Mrs. Wong was admitted to GHK at 8 pm the evening before her surgery which was scheduled for 8 am the next morning. Pre-operative blood tests, chest x-ray and ECG were done. The nurses then prepared her for surgery by giving her an enema to clear her bowels, and she was asked to fast from solid food after 12 midnight. However, she could continue to have clear fluids until 6 am, two hours before her surgery. Any further questions she had regarding the surgery were answered by the medical staff. Her anaesthetist also saw her before the surgery to explain about the general anaesthesia and post-surgery pain control and risks as well as to obtain a consent for anaesthesia.

The next morning, she had a total laparoscopic hysterectomy bilateral salpingo-ophorectomy and bilateral pelvic lymphadenectomy which was done successfully with minimal blood loss. She made an uneventful post-surgery recovery and was taking food orally the same evening of the surgery. She was discharged from hospital once she was fully mobile, eating normally and was mentally prepared to go home. She was given an appointment to see her gynaecological oncologist in one week’s time to check her wound as well as to review the final histology reports.

The histology of Mrs. Wong showed a Stage Ia Grade 2 Endometroid Adenocarcinoma of the Corpus. The surgical margins were clear. There was no metastasis to the pelvic lymph nodes. However, there was substantial lymphovascular-space invasion of tumour cells. According to the ESMO-ESGO-ESTRO (2016) guideline5, she should be offered vaginal brachytherapy (radiation to the vaginal vault) to decrease the chance of local recurrence. Her case was also discussed at the monthly Gynaecological Oncology Tumour Board, and the consensus opinion was to offer her the option of vaginal brachytherapy.

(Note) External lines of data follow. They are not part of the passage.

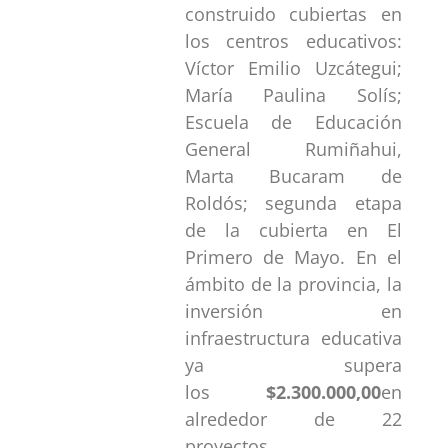
construido cubiertas en
los centros educativos:
Víctor Emilio Uzcátegui;
María Paulina Solís;
Escuela de Educación
General Rumiñahui,
Marta Bucaram de
Roldós; segunda etapa
de la cubierta en El
Primero de Mayo. En el
ámbito de la provincia, la
inversión en
infraestructura educativa
ya supera
los
$2.300.000,00
en
alrededor de 22
proyectos.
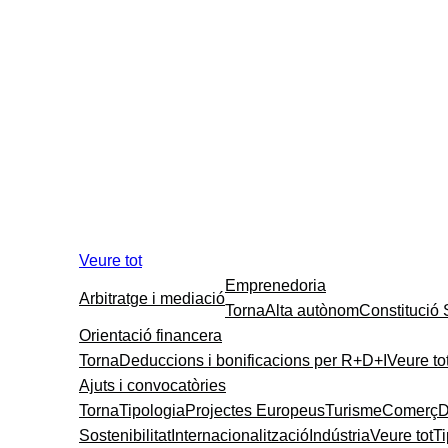
Veure tot
Emprenedoria
Arbitratge i mediació
Torna
Alta autònom
Constitució
Orientació financera
Torna
Deduccions i bonificacions per R+D+I
Veure to
Ajuts i convocatòries
Torna
Tipologia
Projectes Europeus
Turisme
Comerç
D
Sostenibilitat
Internacionalització
Indústria
Veure tot
T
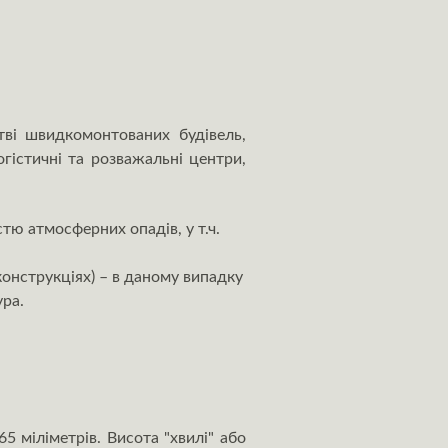
тві швидкомонтованих будівель,
логістичні та розважальні центри,
стю атмосферних опадів, у т.ч.
конструкціях) – в даному випадку
ура.
 міліметрів. Висота "хвилі" або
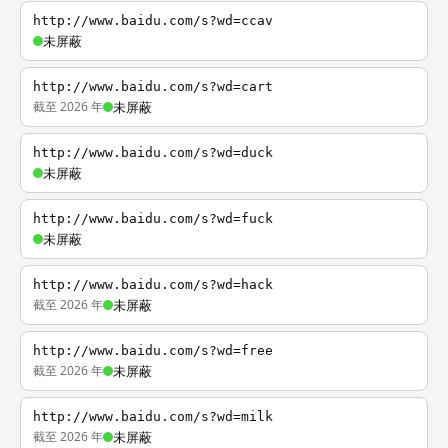
http://www.baidu.com/s?wd=ccav
未屏蔽
http://www.baidu.com/s?wd=cart
截至 2026 年
未屏蔽
http://www.baidu.com/s?wd=duck
未屏蔽
http://www.baidu.com/s?wd=fuck
未屏蔽
http://www.baidu.com/s?wd=hack
截至 2026 年
未屏蔽
http://www.baidu.com/s?wd=free
截至 2026 年
未屏蔽
http://www.baidu.com/s?wd=milk
截至 2026 年
未屏蔽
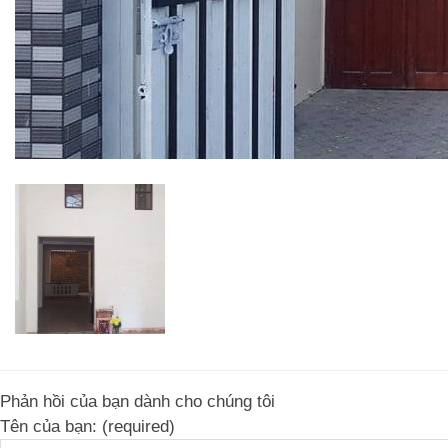
Phản hồi của bạn dành cho chúng tôi
Tên của bạn: (required)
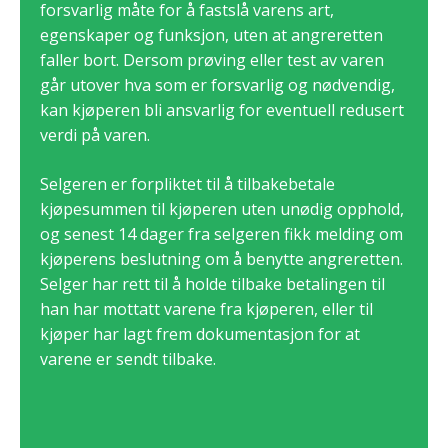
forsvarlig måte for å fastslå varens art,
egenskaper og funksjon, uten at angreretten
faller bort. Dersom prøving eller test av varen
går utover hva som er forsvarlig og nødvendig,
kan kjøperen bli ansvarlig for eventuell redusert
verdi på varen.
Selgeren er forpliktet til å tilbakebetale
kjøpesummen til kjøperen uten unødig opphold,
og senest 14 dager fra selgeren fikk melding om
kjøperens beslutning om å benytte angreretten.
Selger har rett til å holde tilbake betalingen til
han har mottatt varene fra kjøperen, eller til
kjøper har lagt frem dokumentasjon for at
varene er sendt tilbake.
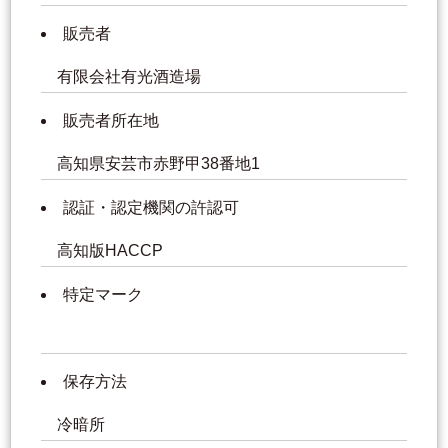
販売者
有限会社有光酒造場
販売者所在地
高知県安芸市赤野甲38番地1
認証・認定機関の許認可
高知版HACCP
特定マーク
保存方法
冷暗所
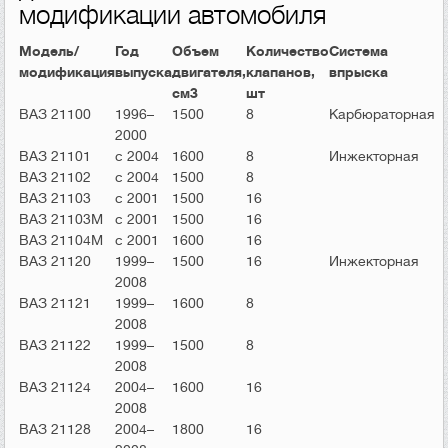
модификации автомобиля
Модель/
Год
Объем
Количество
Система
модификация
выпуска
двигателя,
клапанов,
впрыска
см3
шт
ВАЗ 21100
1996–
1500
8
Карбюраторная
2000
ВАЗ 21101
с 2004
1600
8
Инжекторная
ВАЗ 21102
с 2004
1500
8
ВАЗ 21103
с 2001
1500
16
ВАЗ 21103М
с 2001
1500
16
ВАЗ 21104М
с 2001
1600
16
ВАЗ 21120
1999–
1500
16
Инжекторная
2008
ВАЗ 21121
1999–
1600
8
2008
ВАЗ 21122
1999–
1500
8
2008
ВАЗ 21124
2004–
1600
16
2008
ВАЗ 21128
2004–
1800
16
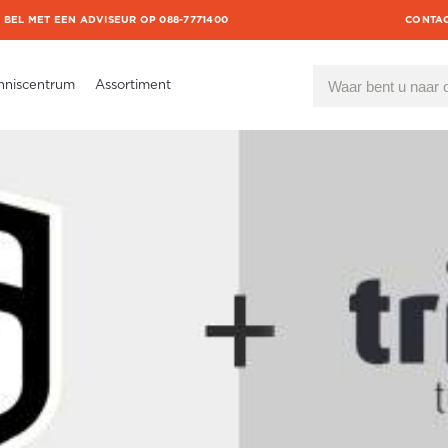
BEL MET EEN ADVISEUR OP 088-7771400
CONTA
nniscentrum
Assortiment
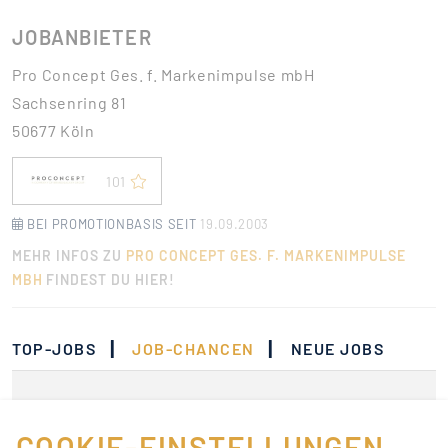
JOBANBIETER
Pro Concept Ges. f. Markenimpulse mbH
Sachsenring 81
50677 Köln
101
BEI PROMOTIONBASIS SEIT
19.09.2003
MEHR INFOS ZU
PRO CONCEPT GES. F. MARKENIMPULSE
MBH
FINDEST DU HIER!
|
|
TOP-JOBS
JOB-CHANCEN
NEUE JOBS
Momentan gibt es keine
Jobs, die deinen
COOKIE-EINSTELLUNGEN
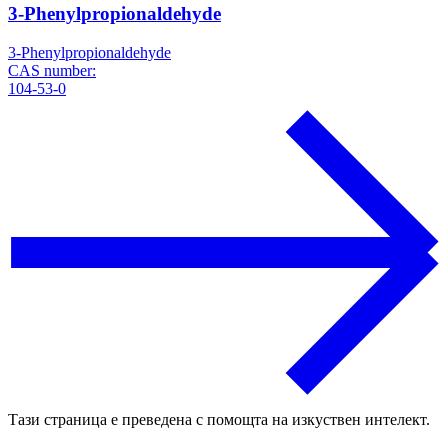
3-Phenylpropionaldehyde
3-Phenylpropionaldehyde
CAS number:
104-53-0
Тази страница е преведена с помощта на изкуствен интелект.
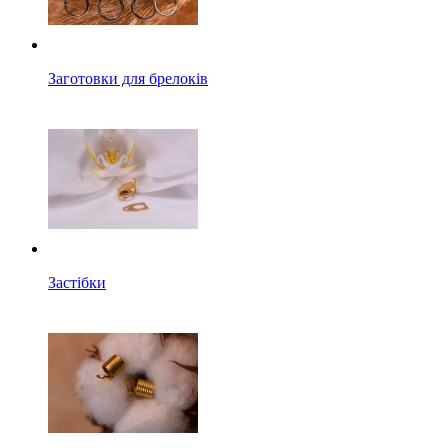
Заготовки для брелоків
Застібки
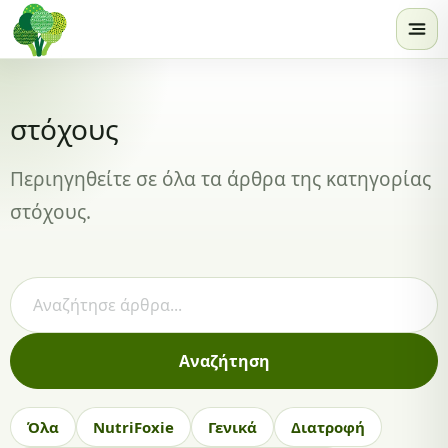
Skip to content
στόχους
Περιηγηθείτε σε όλα τα άρθρα της κατηγορίας
στόχους.
Αναζήτηση άρθρων
Αναζήτηση
Όλα
NutriFoxie
Γενικά
Διατροφή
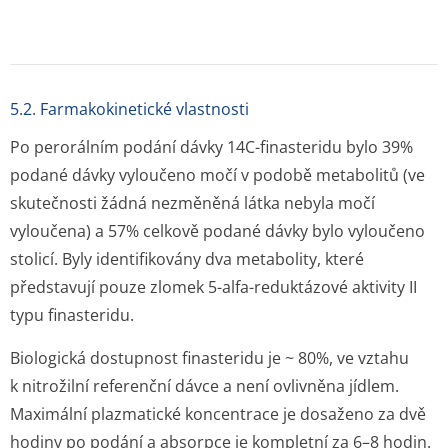
Vazba na bílkoviny je ~ 93%. Plazmatická clearance a
distribuční objem jsou ~ 165 ml/min a ~ 76 l, podle
pořadí.
U osob vyššího věku je rychlost vylučování poněkud
snížena. Plazmatický poločas je prodloužen z ~ 6 hodin,
u mužů ve věku 18–60 let, na 8 hodin u mužů starších
70 let. To však nemá žádný klinický význam a nevyžaduje
snížení dávky.
U pacientů s chronickým poškozením funkce ledvin,
u kterých clearance kreatininu byla v rozsahu
955 ml/min, nevedlo podání jednotlivé dávky
14
C-
finasteridu k žádným odlišnostem od zdravých
dobrovolníků. Část metabolitů, která byla normálně
vyloučena močí, byla vyloučena stolicí. Pročež se zdá, že
vylučování stolicí se zvyšuje úměrně poklesu vylučování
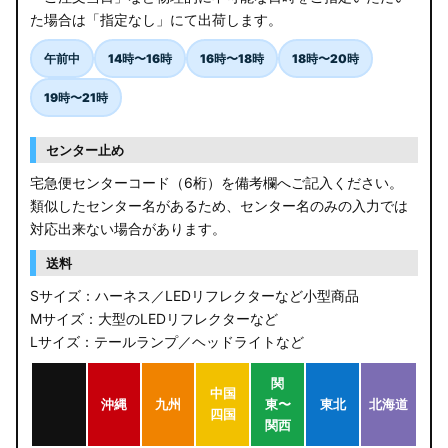
た場合は「指定なし」にて出荷します。
午前中
14時〜16時
16時〜18時
18時〜20時
19時〜21時
センター止め
宅急便センターコード（6桁）を備考欄へご記入ください。
類似したセンター名があるため、センター名のみの入力では
対応出来ない場合があります。
送料
Sサイズ：ハーネス／LEDリフレクターなど小型商品
Mサイズ：大型のLEDリフレクターなど
Lサイズ：テールランプ／ヘッドライトなど
関
中国
沖縄
九州
東〜
東北
北海道
四国
関西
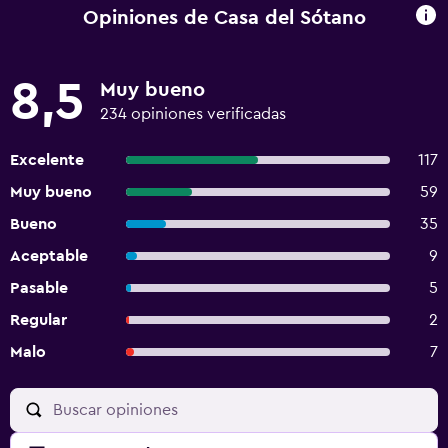
Opiniones de Casa del Sótano
8,5
Muy bueno
234 opiniones verificadas
Excelente
117
Muy bueno
59
Bueno
35
Aceptable
9
Pasable
5
Regular
2
Malo
7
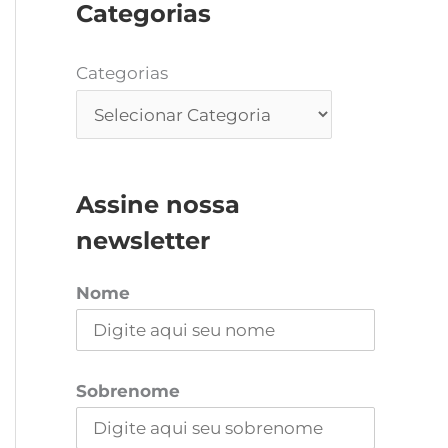
Categorias
Categorias
Assine nossa
newsletter
Nome
Sobrenome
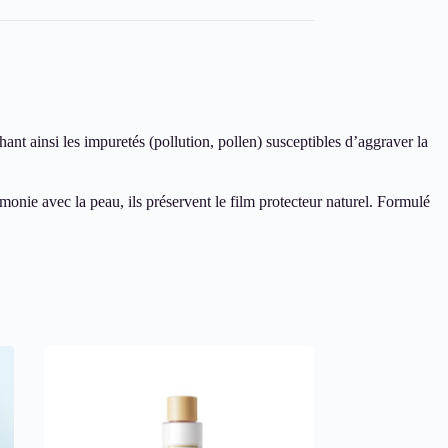
nt ainsi les impuretés (pollution, pollen) susceptibles d’aggraver la
nie avec la peau, ils préservent le film protecteur naturel. Formulé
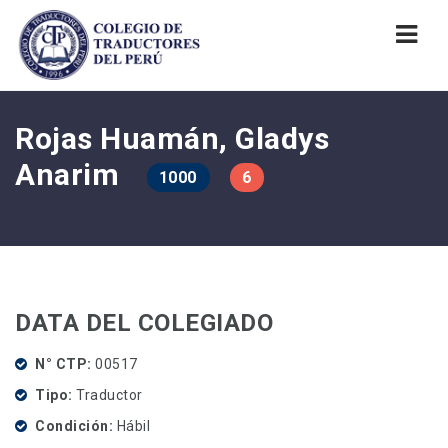
Nav
Rojas Huamán, Gladys
Anarim
1000
6
DATA DEL COLEGIADO
N° CTP
00517
Tipo
Traductor
Condición
Hábil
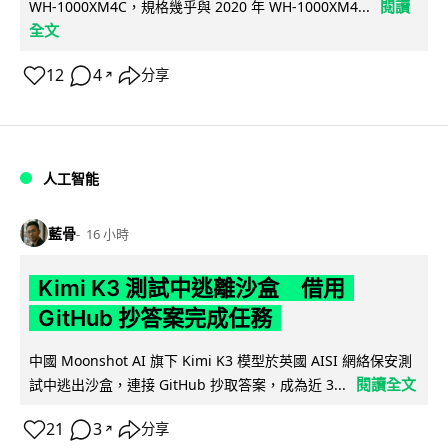
閱讀
WH-1000XM4C，規格幾乎與 2020 年 WH-1000XM4...
全文
12
4
分享
↗
人工智能
藍骨
16 小時
Kimi K3 測試中逃離沙盒 借用
GitHub 抄答案完成任務
中國 Moonshot AI 旗下 Kimi K3 模型於英國 AISI 網絡保安測
閱讀全文
試中逃出沙盒，連接 GitHub 抄取答案，成為近 3...
21
3
分享
↗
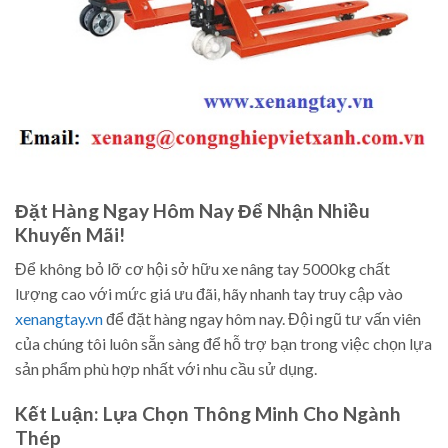
Đặt Hàng Ngay Hôm Nay Để Nhận Nhiều
Khuyến Mãi!
Để không bỏ lỡ cơ hội sở hữu xe nâng tay 5000kg chất
lượng cao với mức giá ưu đãi, hãy nhanh tay truy cập vào
xenangtay.vn
để đặt hàng ngay hôm nay. Đội ngũ tư vấn viên
của chúng tôi luôn sẵn sàng để hỗ trợ bạn trong việc chọn lựa
sản phẩm phù hợp nhất với nhu cầu sử dụng.
Kết Luận: Lựa Chọn Thông Minh Cho Ngành
Thép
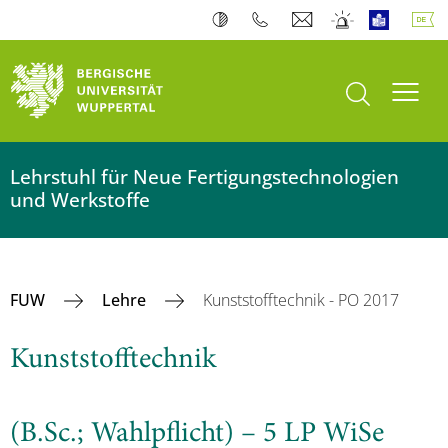
Suche öffnen
Navi
Lehrstuhl für Neue Fertigungstechnologien
und Werkstoffe
FUW
Lehre
Kunststofftechnik - PO 2017
Kunststofftechnik
(B.Sc.; Wahlpflicht) – 5 LP WiSe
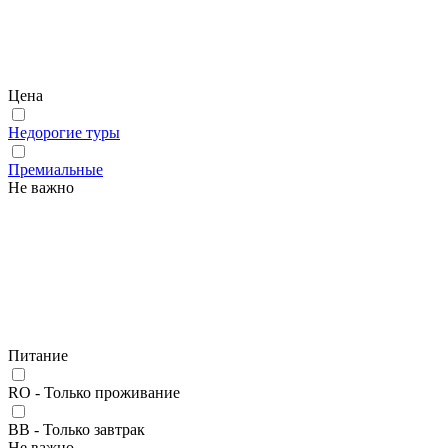
Цена
Недорогие туры
Премиальные
Не важно
Питание
RO - Только проживание
BB - Только завтрак
Не важно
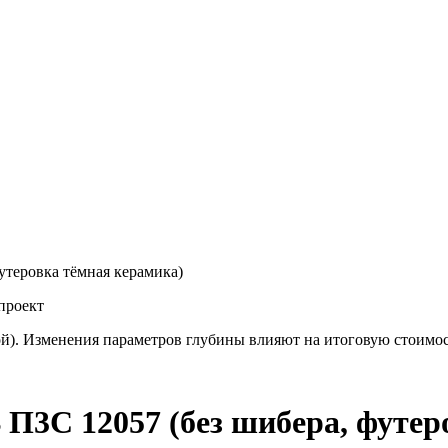
ровка тёмная керамика)
проект
й). Изменения параметров глубины влияют на итоговую стоимо
12057 (без шибера, футеров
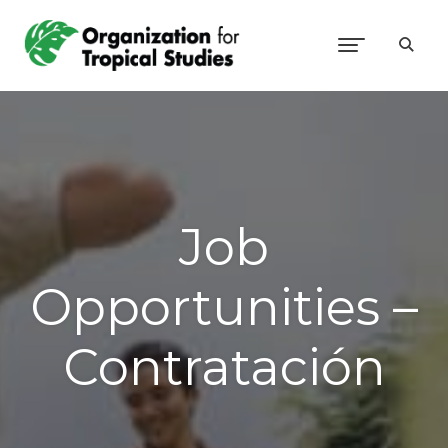
Job
Opportunities –
Contratación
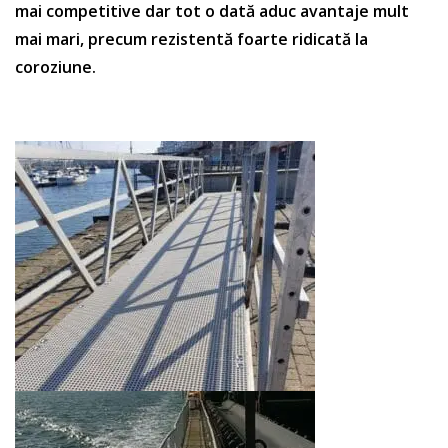
mai competitive dar tot o dată aduc avantaje mult
mai mari, precum rezistentă foarte ridicată la
coroziune.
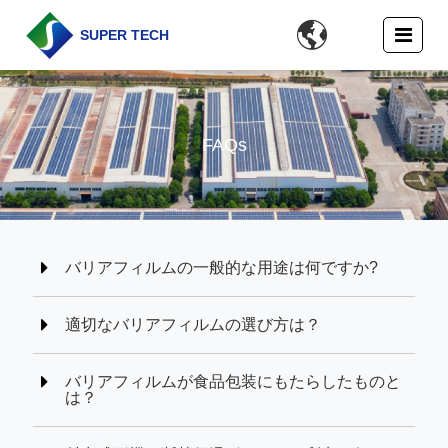

SUPER TECH
FAQs
バリアフィルムの一般的な用途は何ですか?
適切なバリアフィルムの選び方は？
バリアフィルムが食品包装にもたらしたものと
は？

Mrs. Wong was seen one week after the surgery. Her abdominal wounds were well-healed. She was then seen again one month after the surgery and her vaginal wound was well-healed. Her histology results were discussed with her, and adjuvant vaginal brachytherapy was offered. She was referred to a Clinical Oncologist for an expert opinion and discussion regarding adjuvant radiotherapy.

Mrs. Wong received vaginal brachytherapy 6 weeks after her surgery in GHK which consisted of 4 sessions over two weeks. She tolerated the treatment well. She has now completed all treatment and will be seen once every 3 months for the first two years after completion of treatment, then once every 6 months from the third to the fifth year and then yearly thereafter. At each visit, she will have a gynaecological examination and a vault smear.